Huma’s harsh assessment puts him at odds with his longtime athlete rights’ ally, Jeffrey Kessler, the House plaintiff’s lead lawyer, who has been vociferously arguing in the public for the benefits of the accord.
“[Kessler] has done a lot of great work in the past on issues in and around college sports,” Huma said in a phone interview with Sportico, “but we don’t agree with this settlement and our goal is to do what we can to stop it and give the lawyers another bite.”
Earlier this summer, when the broad strokes of the settlement began leaking out in media reports, Huma seemed encouraged by the developments.
“Even though it was only because of the overwhelming legal pressure, the NCAA, conferences and schools are agreeing that college athletes should be paid,” Huma told the Associated Press in May. “And there’s no going back from there. That’s truly groundbreaking.”
But when the House parties submitted the long-form agreement to U.S. District Court Judge Claudia Wilken in late July, Huma was “surprised to a degree” about the extent to which it restrained financial opportunities for athletes.
For Huma, the experience called to mind the 2008 denouement of the White v. NCAA antitrust lawsuit, which targeted the governing body’s cap on the cost of athletic scholarships. Huma had been an influential force behind the scenes of White, helping to enlist several of the case’s named plaintiffs, but ultimately felt sold out by the class counsel for striking a deal he found feeble.
Earlier this year, Huma told Sportico that the disappointments from White had a profound impact on his advocacy work, making him cautious of associating his group with other parties whose commitment to the cause might not be as resolute.
Kessler and Huma were originally introduced by DeMaurice Smith, the former NFLPA executive director, and Huma ended up helping Kessler find athlete plaintiffs to be part of both the Jenkins v. NCAA lawsuit—later consolidated with the Alston v. NCAA case—and Carter v. NCAA case, which is part of the House settlement.
“I think Ramogi understood that I had spent my career advocating for player rights, representing the NFLPA and NBA and MLBPA,” Kessler told Sportico in an interview earlier this year. “He had confidence that I would be pursuing the case relentlessly to try and advance those rights.”
Over the last decade, Kessler and Huma have described each other as mutual sounding boards in their parallel and often intertwining attempts to countermand the NCAA’s amateurism, with Kessler praising Huma as, if not its leader, the paragon of the reform effort. Huma has similarly voiced his high regard for Kessler, though at times privately worried about whether the litigator was truly aligned with his end goal of a free market for college athletes.

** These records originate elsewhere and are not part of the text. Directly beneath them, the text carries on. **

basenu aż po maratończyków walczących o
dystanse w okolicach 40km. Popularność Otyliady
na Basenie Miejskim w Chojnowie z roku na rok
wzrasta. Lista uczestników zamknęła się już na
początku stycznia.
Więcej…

Though Huma says he did not have any informal role in the House case, as he did with White, “it is definitely déjà vu.”
The House settlement proposal has made for strange and seemingly paradoxical bedfellows, with Kessler now campaigning along the NCAA and even agreeing to advocate on the governing body’s behalf before Congress. It is now also creating new lines of demarcation in the athlete advocacy space.
Earlier this month, attorneys representing college athletes in two other pending cases, Fontenot v. NCAA and Cornelio v. NCAA, asked Wilken to deny preliminary approval of the House settlement, making similar arguments as Huma. They were joined as objectors by current Brown University basketball player Grace Kirk and and former Brown player Tamenang Choh, who have sued the Ivy League for allegedly violating federal antitrust laws by disallowing its schools to offer athletic scholarships.
Meanwhile, Houston Christian University is appealing Judge Wilken’s denial of its attempt to intervene in House as a non-party. Wilken is set to hold a hearing next Friday to discuss the settlement’s preliminary approval.
When asked whether the NCPA would likewise take its opposition to a courtroom, Huma said “we are exploring all options.”